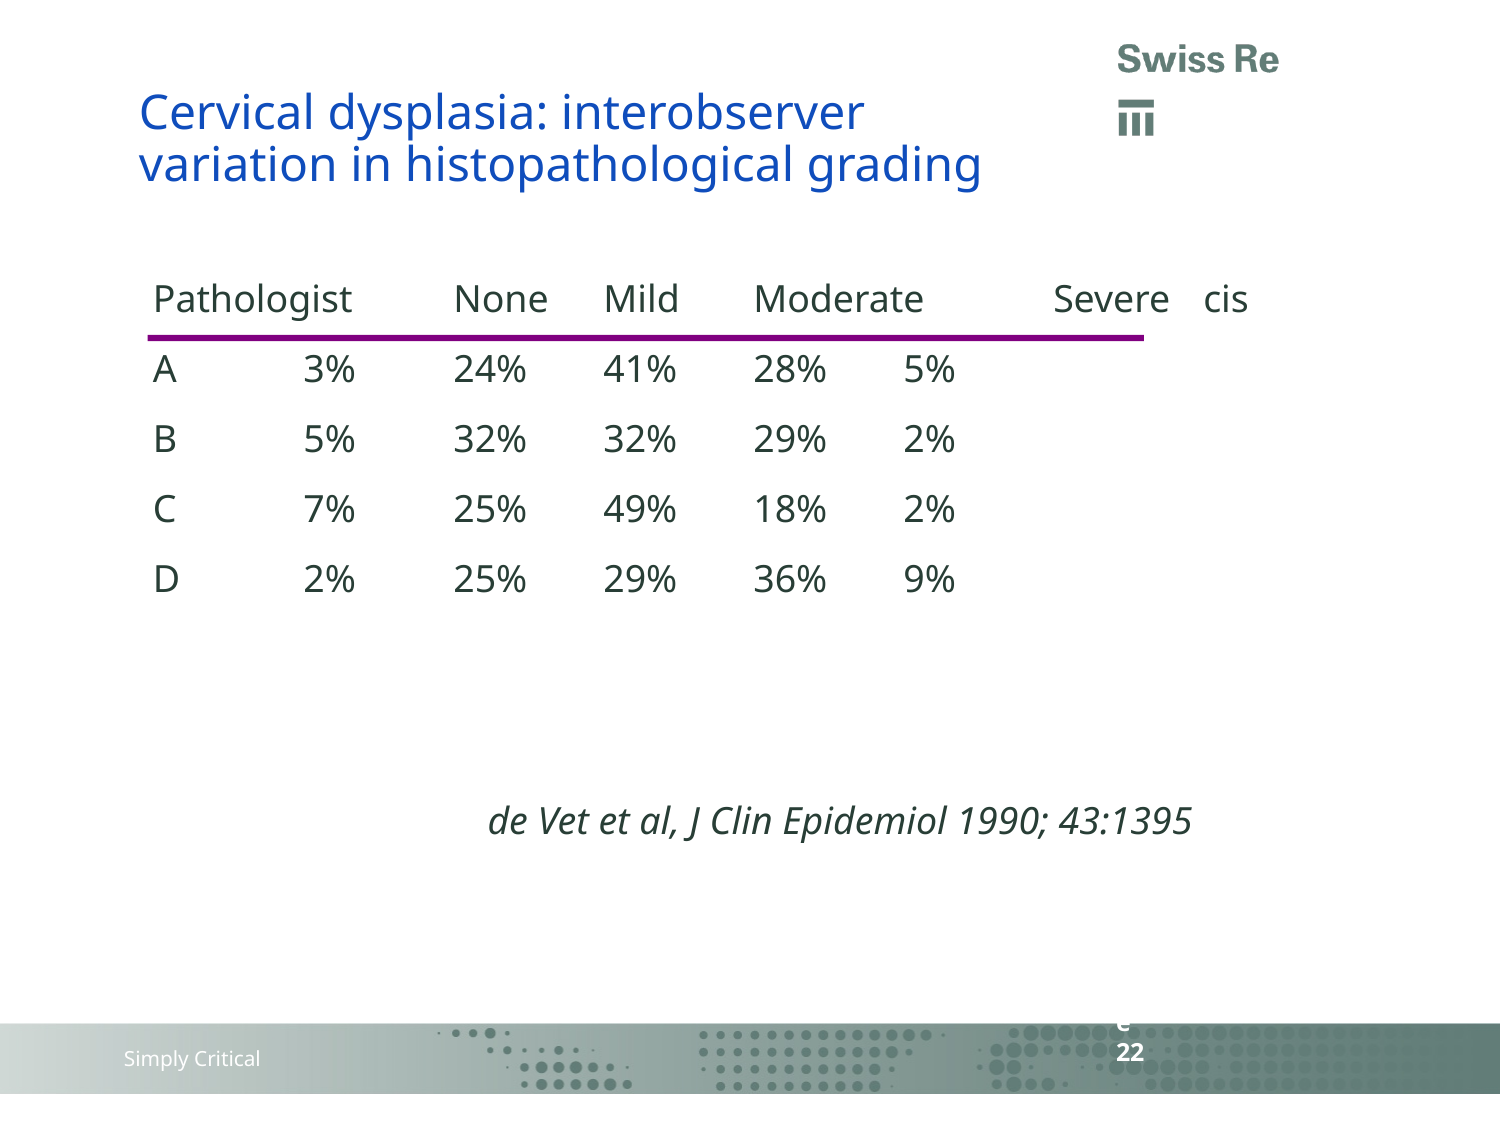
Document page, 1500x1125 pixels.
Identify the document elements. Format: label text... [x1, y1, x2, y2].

title Cervical dysplasia: interobserver variation in histopathological grading [123, 80, 1404, 220]
picture [0, 1023, 1500, 1094]
list Pathologist None Mild Moderate Severe cis A 3% 24% 41% 28% 5% B 5% 32% 32% 29% 2% C 7% 25% 49% 18% 2% D 2% 25% 29% 36% 9% [123, 267, 1326, 857]
picture [1116, 42, 1281, 80]
text_box de Vet et al, J Clin Epidemiol 1990; 43:1395 [472, 789, 1209, 850]
slide_number Page 22 [1116, 1040, 1147, 1071]
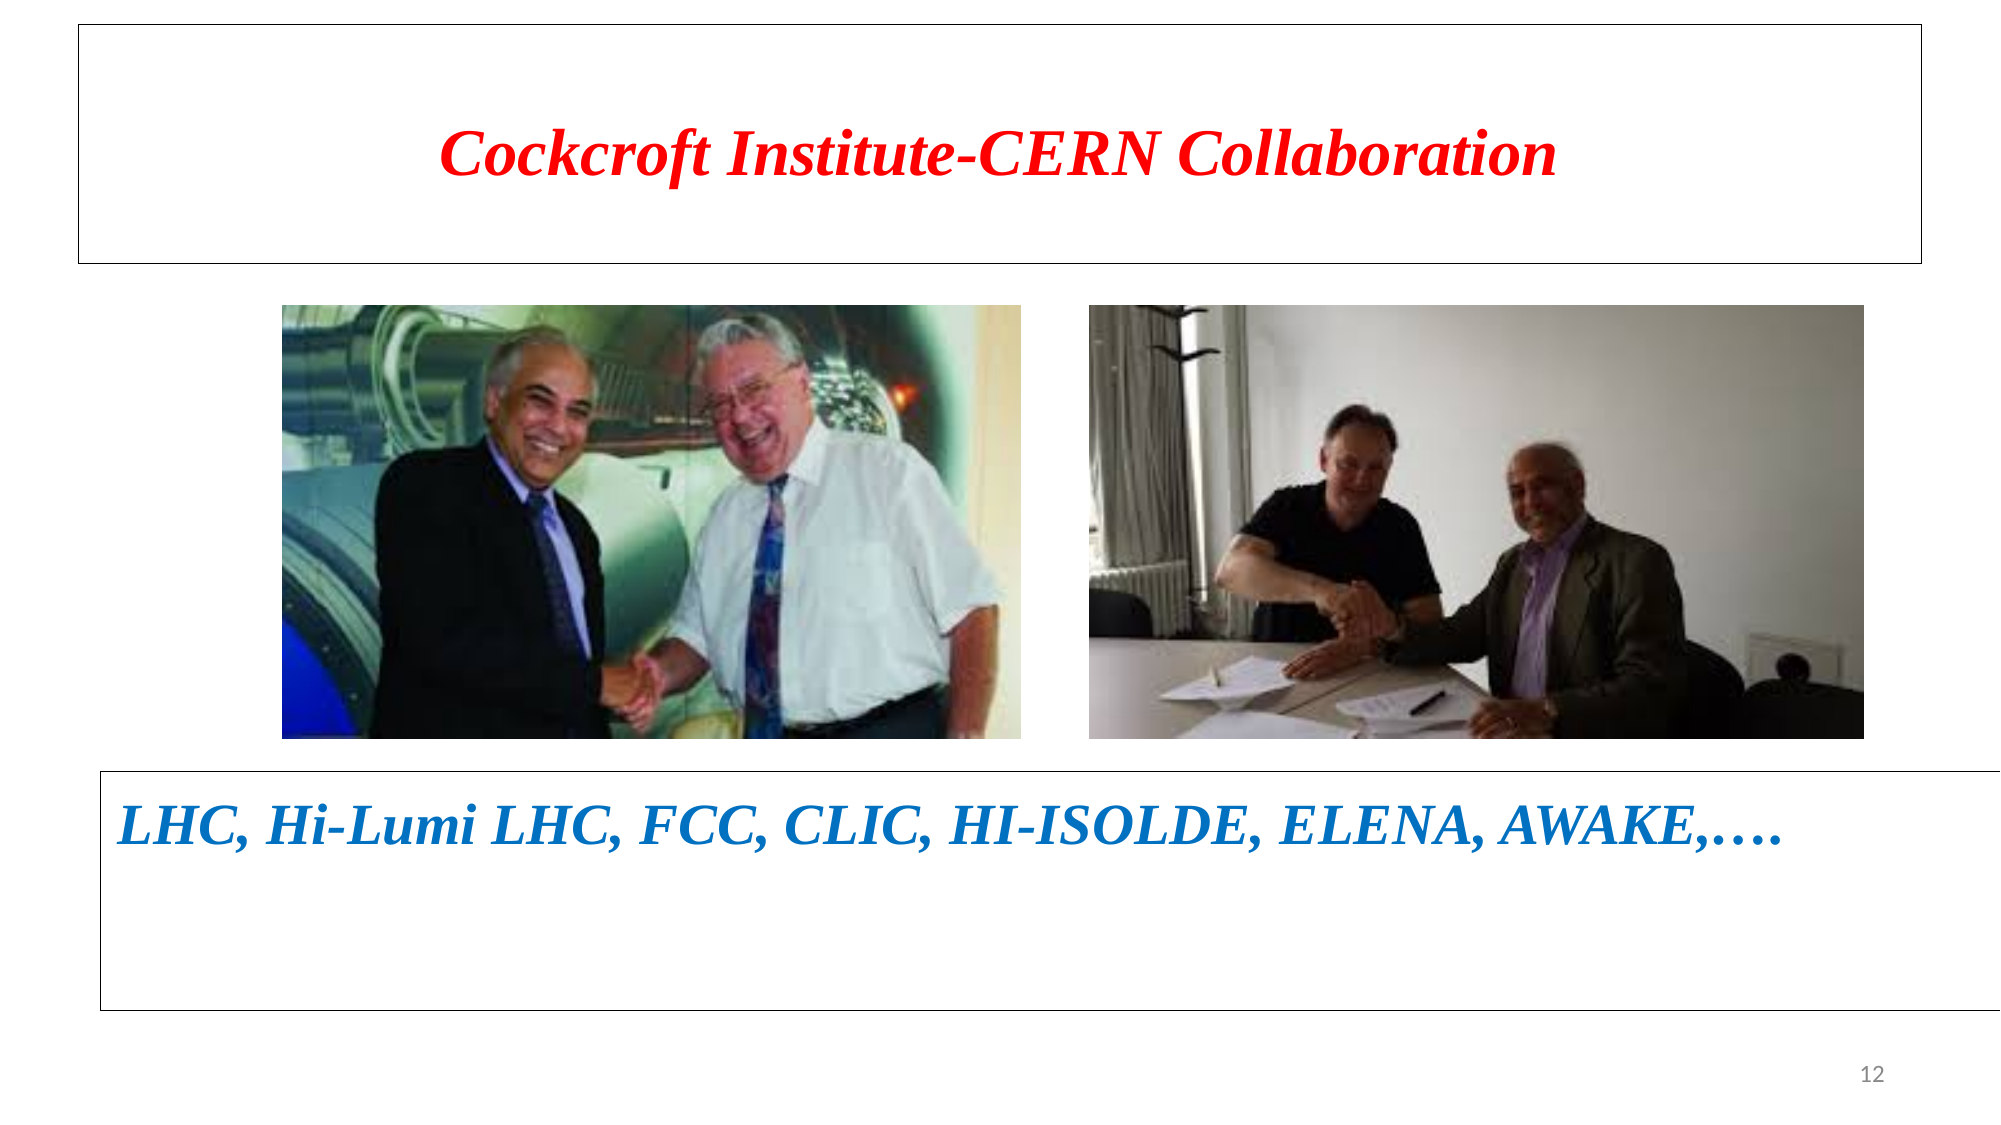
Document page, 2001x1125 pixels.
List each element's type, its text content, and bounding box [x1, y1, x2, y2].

picture [1089, 305, 1864, 739]
text_box Cockcroft Institute-CERN Collaboration [78, 24, 1922, 264]
text_box LHC, Hi-Lumi LHC, FCC, CLIC, HI-ISOLDE, ELENA, AWAKE,…. [100, 771, 2000, 1011]
slide_number 12 [1433, 1042, 1900, 1103]
picture [282, 305, 1022, 739]
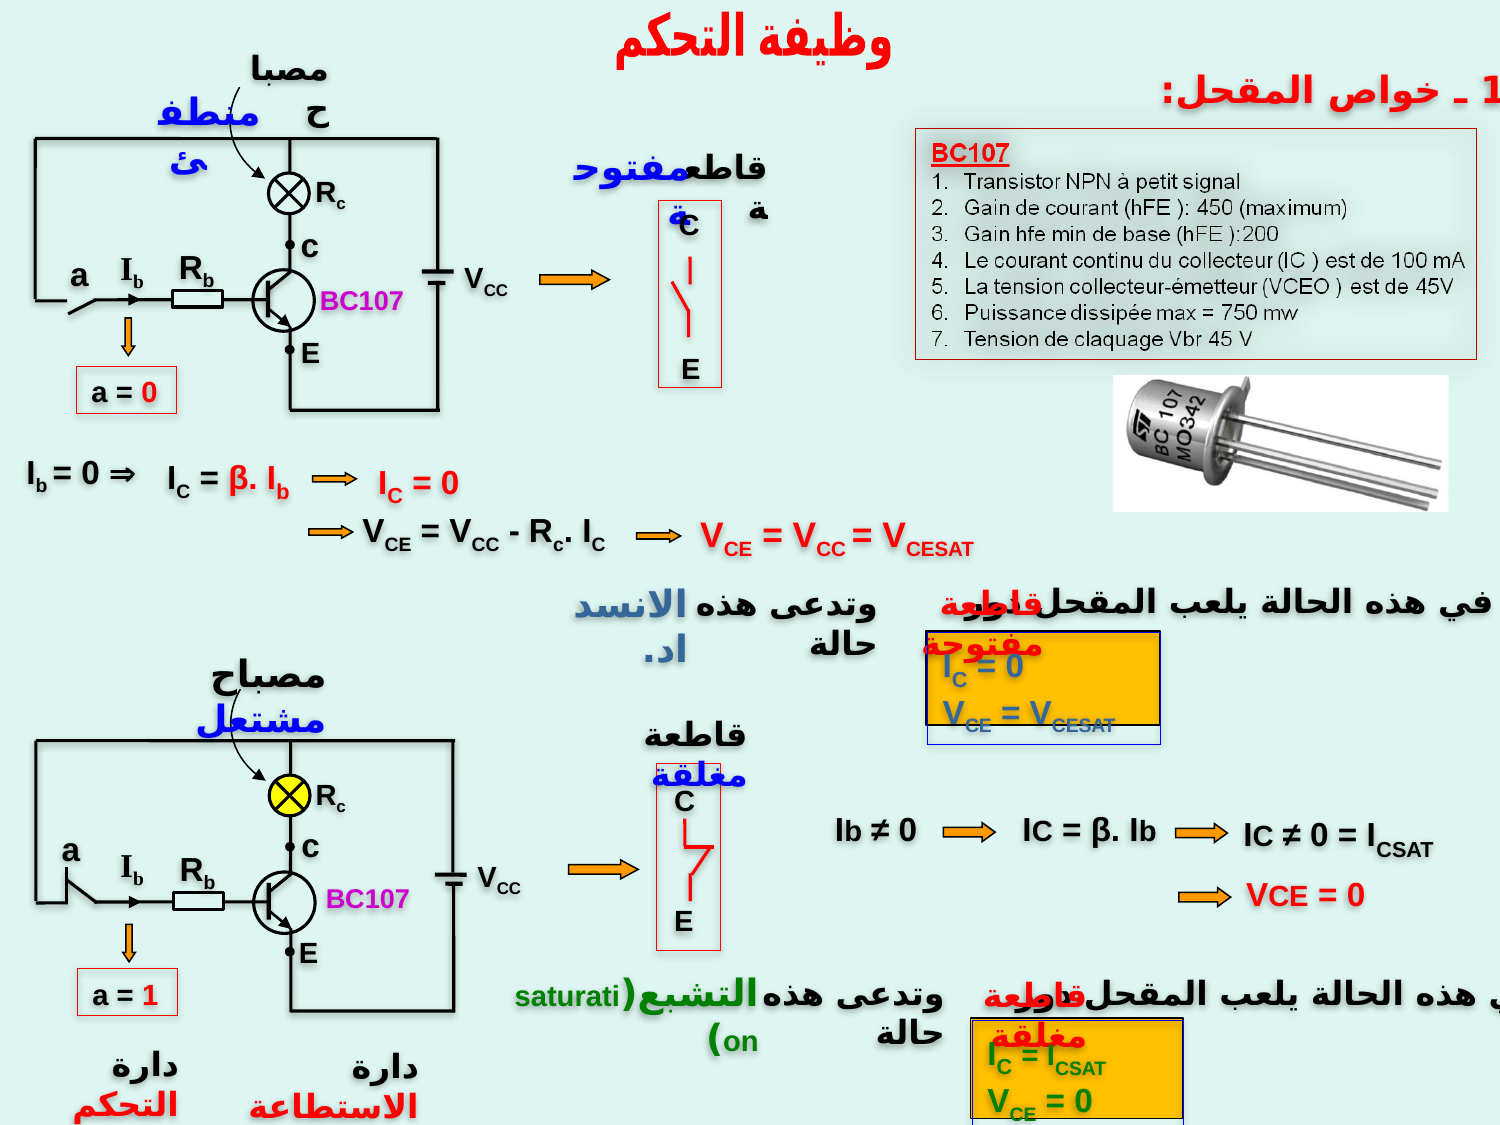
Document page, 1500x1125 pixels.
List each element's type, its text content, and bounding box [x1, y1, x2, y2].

text_box IC = β. Ib [152, 444, 340, 511]
text_box IC ≠ 0 = ICSAT [1228, 801, 1475, 870]
text_box مصباح [302, 39, 344, 96]
text_box مفتوحة [550, 135, 705, 189]
text_box [344, 472, 357, 486]
text_box قاطعة [709, 139, 783, 188]
picture [915, 128, 1477, 360]
text_box مصباح مشتعل [128, 642, 342, 702]
text_box [649, 529, 679, 543]
text_box قاطعة مغلقة [963, 967, 1103, 1062]
text_box Ib = 0  [11, 443, 151, 504]
text_box IC = β. Ib [1007, 800, 1200, 856]
text_box Ib ≠ 0 [820, 800, 985, 856]
text_box IC = 0 VCE = VCESAT [927, 632, 1161, 745]
text_box VCE = VCC = VCESAT [685, 504, 1032, 569]
text_box [546, 270, 610, 290]
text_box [34, 137, 454, 411]
text_box IC = ICSAT VCE = 0 [972, 1020, 1184, 1125]
text_box VCC [458, 252, 542, 292]
text_box 1 ـ خواص المقحل: [1133, 58, 1500, 119]
text_box وتدعى هذه حالة [656, 574, 893, 670]
text_box [230, 710, 299, 737]
text_box قاطعة مفتوحة [895, 575, 1059, 670]
text_box [943, 822, 996, 842]
text_box التشبع(saturation) [494, 961, 713, 1067]
text_box الانسداد. [556, 572, 659, 677]
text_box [35, 739, 556, 1013]
text_box دارة الاستطاعة [199, 1037, 434, 1088]
text_box IC = 0 [363, 449, 493, 500]
text_box قاطعة مغلقة [586, 705, 763, 751]
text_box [656, 763, 723, 952]
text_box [658, 198, 730, 400]
text_box 3x380V [1133, 110, 1480, 119]
text_box [1178, 887, 1231, 907]
text_box دارة التحكم [9, 1035, 194, 1086]
text_box [1175, 823, 1228, 843]
text_box ـ في هذه الحالة يلعب المقحل دور [1000, 964, 1500, 1020]
text_box ـ في هذه الحالة يلعب المقحل دور [950, 572, 1500, 628]
text_box [568, 860, 639, 879]
text_box VCE = VCC - Rc. IC [347, 502, 645, 563]
text_box وتدعى هذه حالة [710, 964, 960, 1060]
text_box منطفئ [143, 35, 298, 136]
picture [1113, 374, 1449, 513]
text_box [308, 528, 341, 536]
text_box VCE = 0 [1231, 865, 1422, 920]
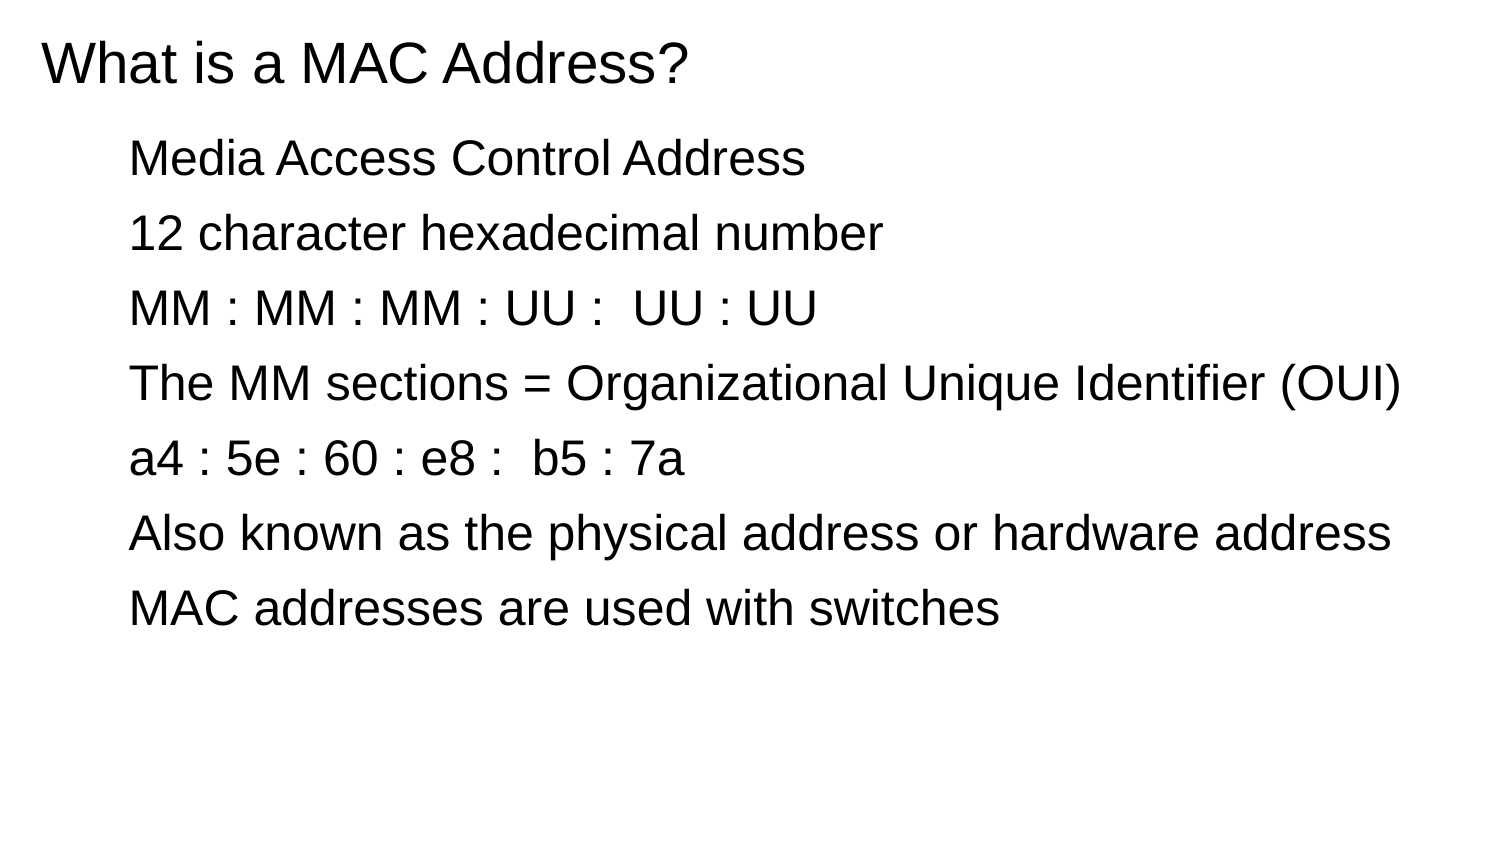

-----

# What this task involves
Without the pictures, return the whole of the data exactly as given.

# Problem solution
Document page, 1500x1125 pixels.
Identify the document elements. Format: label text... [x1, y1, x2, y2].

title Cervical dysplasia: interobserver variation in histopathological grading [123, 80, 1404, 220]
picture [0, 1023, 1500, 1094]
list Pathologist None Mild Moderate Severe cis A 3% 24% 41% 28% 5% B 5% 32% 32% 29% 2% C 7% 25% 49% 18% 2% D 2% 25% 29% 36% 9% [123, 267, 1326, 857]
picture [1116, 42, 1281, 80]
text_box de Vet et al, J Clin Epidemiol 1990; 43:1395 [472, 789, 1209, 850]
slide_number Page 22 [1116, 1040, 1147, 1071]
Document page, 2001x1125 pixels.
List each element's type, its text content, and bounding box [x1, y1, x2, y2].

picture [1089, 305, 1864, 739]
text_box Cockcroft Institute-CERN Collaboration [78, 24, 1922, 264]
text_box LHC, Hi-Lumi LHC, FCC, CLIC, HI-ISOLDE, ELENA, AWAKE,…. [100, 771, 2000, 1011]
slide_number 12 [1433, 1042, 1900, 1103]
picture [282, 305, 1022, 739]
Document page, 1500x1125 pixels.
List each element's type, its text content, and bounding box [x1, y1, x2, y2].

text_box IC = β. Ib [152, 444, 340, 511]
text_box IC ≠ 0 = ICSAT [1228, 801, 1475, 870]
text_box مصباح [302, 39, 344, 96]
text_box مفتوحة [550, 135, 705, 189]
text_box [344, 472, 357, 486]
text_box قاطعة [709, 139, 783, 188]
picture [915, 128, 1477, 360]
text_box مصباح مشتعل [128, 642, 342, 702]
text_box [649, 529, 679, 543]
text_box قاطعة مغلقة [963, 967, 1103, 1062]
text_box Ib = 0  [11, 443, 151, 504]
text_box IC = β. Ib [1007, 800, 1200, 856]
text_box Ib ≠ 0 [820, 800, 985, 856]
text_box IC = 0 VCE = VCESAT [927, 632, 1161, 745]
text_box VCE = VCC = VCESAT [685, 504, 1032, 569]
text_box [546, 270, 610, 290]
text_box [34, 137, 454, 411]
text_box IC = ICSAT VCE = 0 [972, 1020, 1184, 1125]
text_box VCC [458, 252, 542, 292]
text_box 1 ـ خواص المقحل: [1133, 58, 1500, 119]
text_box وتدعى هذه حالة [656, 574, 893, 670]
text_box [230, 710, 299, 737]
text_box قاطعة مفتوحة [895, 575, 1059, 670]
text_box [943, 822, 996, 842]
text_box التشبع(saturation) [494, 961, 713, 1067]
text_box الانسداد. [556, 572, 659, 677]
text_box [35, 739, 556, 1013]
text_box دارة الاستطاعة [199, 1037, 434, 1088]
text_box IC = 0 [363, 449, 493, 500]
text_box قاطعة مغلقة [586, 705, 763, 751]
text_box [656, 763, 723, 952]
text_box [658, 198, 730, 400]
text_box 3x380V [1133, 110, 1480, 119]
text_box [1178, 887, 1231, 907]
text_box دارة التحكم [9, 1035, 194, 1086]
text_box [1175, 823, 1228, 843]
text_box ـ في هذه الحالة يلعب المقحل دور [1000, 964, 1500, 1020]
text_box ـ في هذه الحالة يلعب المقحل دور [950, 572, 1500, 628]
text_box [568, 860, 639, 879]
text_box VCE = VCC - Rc. IC [347, 502, 645, 563]
text_box وتدعى هذه حالة [710, 964, 960, 1060]
text_box منطفئ [143, 35, 298, 136]
picture [1113, 374, 1449, 513]
text_box [308, 528, 341, 536]
text_box VCE = 0 [1231, 865, 1422, 920]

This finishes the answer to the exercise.